EXERCISE INSTRUCTIONS:
Determine how many lines in the records below contain the word "Training", and reply with that number alone.

INFORMATION SHOWN:
──────────

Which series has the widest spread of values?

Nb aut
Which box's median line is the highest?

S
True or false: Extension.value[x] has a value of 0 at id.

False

──────────

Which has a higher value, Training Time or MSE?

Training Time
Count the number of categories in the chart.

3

──────────

ANSWER TO THIS PROBLEM:
2